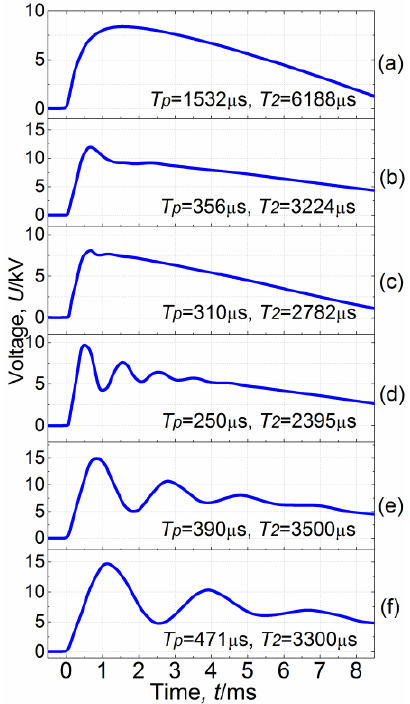
Figure 15. SI waveforms under different circuit parameters.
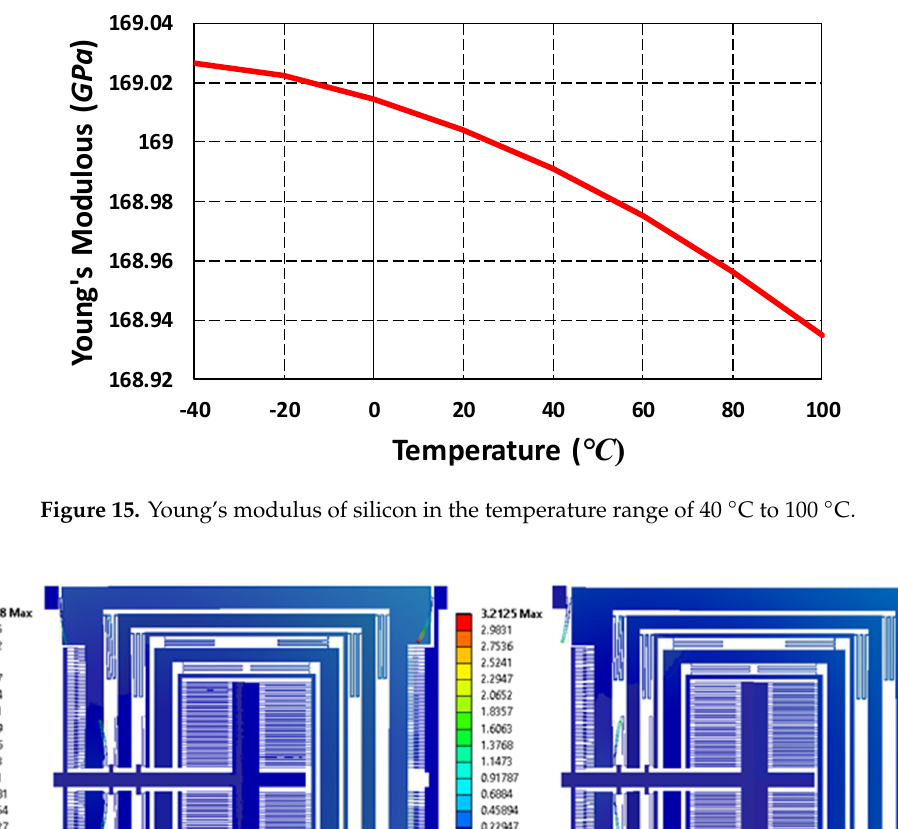
Figure 16. Structural thermal deformation in MEMS gyroscope ( a ) at 100 °C, ( b ) at − 40 °C.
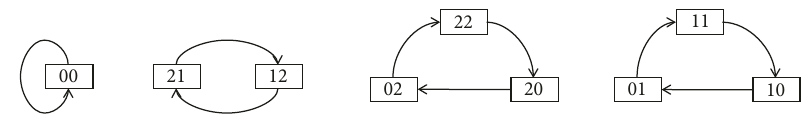
Figure 3: State diagram of NFSR1 in Example 21.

......

- _What this task involves_: In the copy, include exactly the lines from the one with "Figure 16. Structural" through the final line of the data, both ends included, and no pictures.

- _Answer to the exercise_:
Figure 16. Structural thermal deformation in MEMS gyroscope ( a ) at 100 °C, ( b ) at − 40 °C.
Figure 3: State diagram of NFSR1 in Example 21.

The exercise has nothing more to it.